__The task__: Nothing but a number should be given: the count of lines in the listing that include "dining".
[Data provided — start]
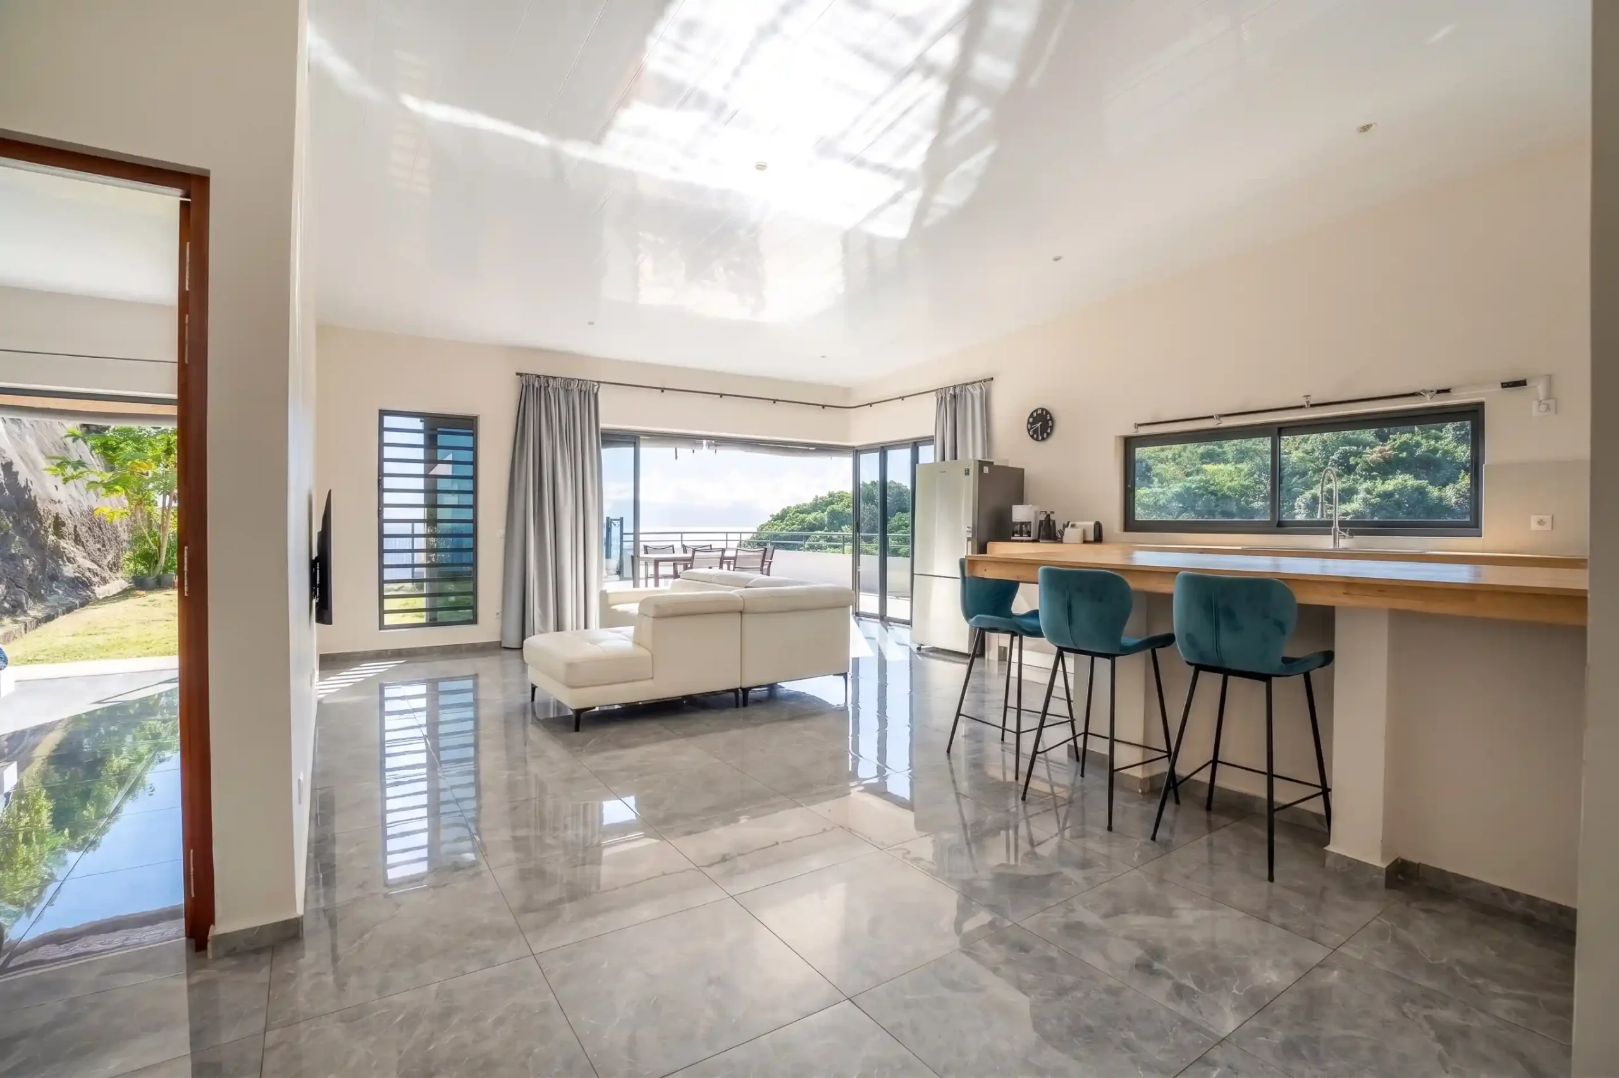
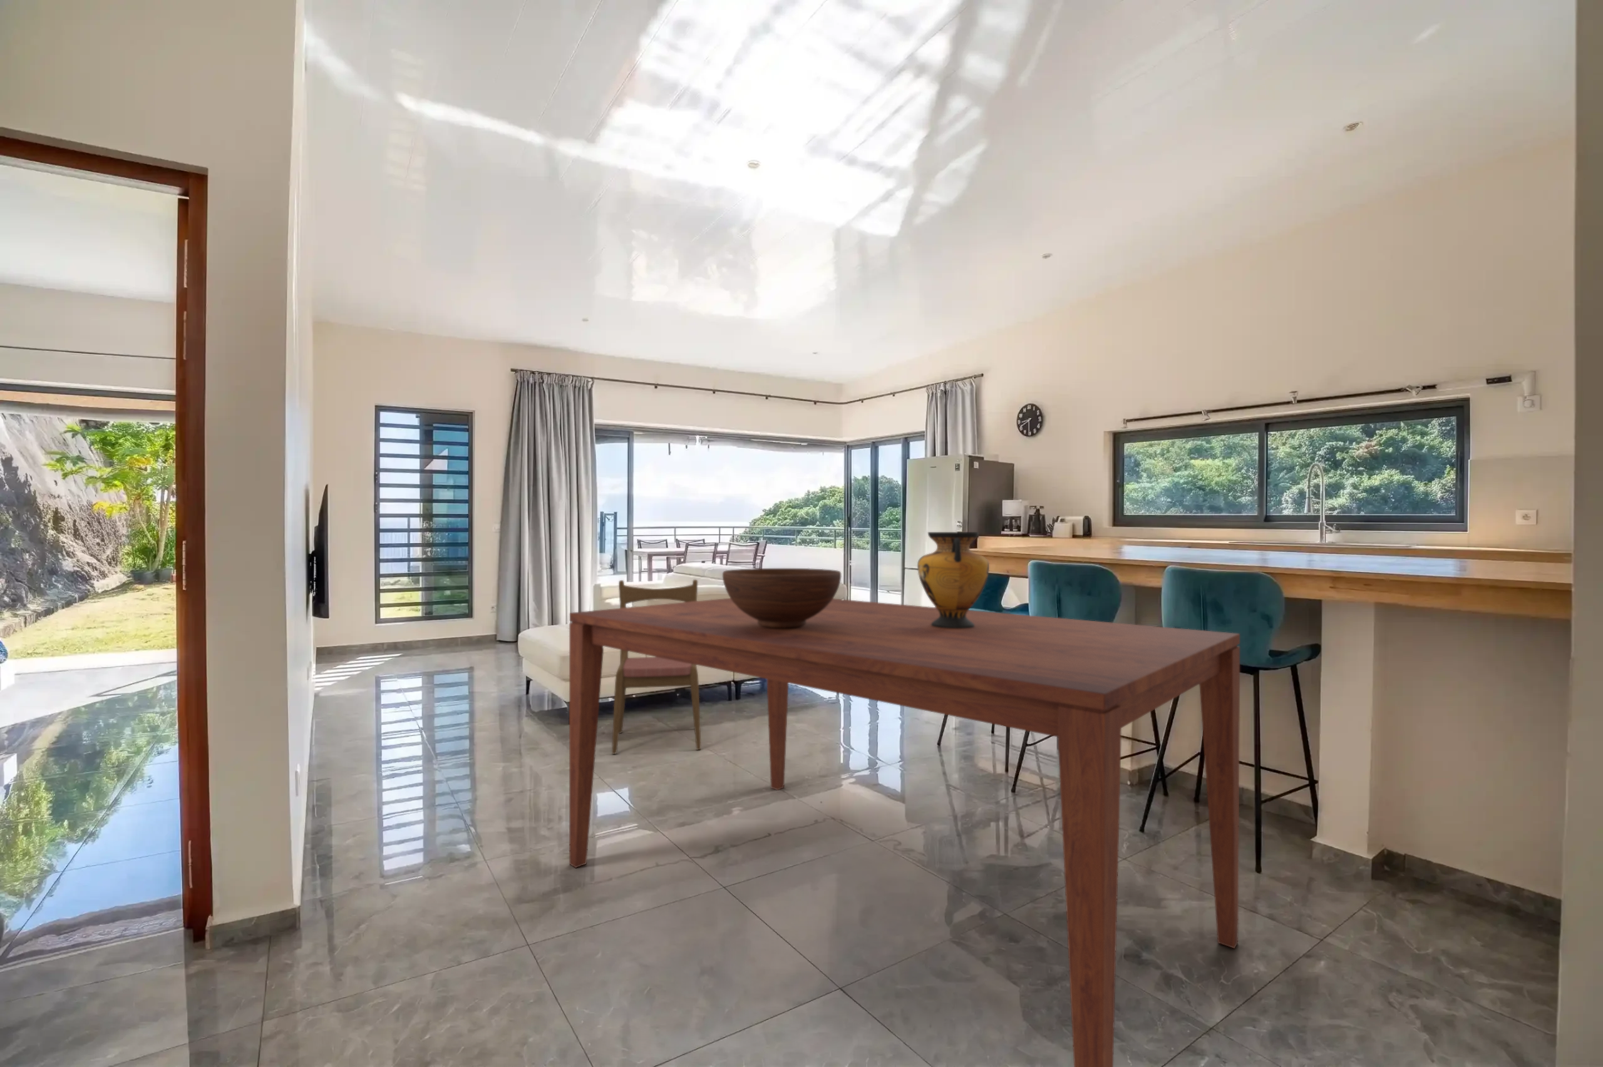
+ dining chair [611,579,701,755]
+ vase [917,531,990,629]
+ fruit bowl [722,568,842,629]
+ dining table [568,598,1241,1067]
[Data provided — finish]
__Result__: 2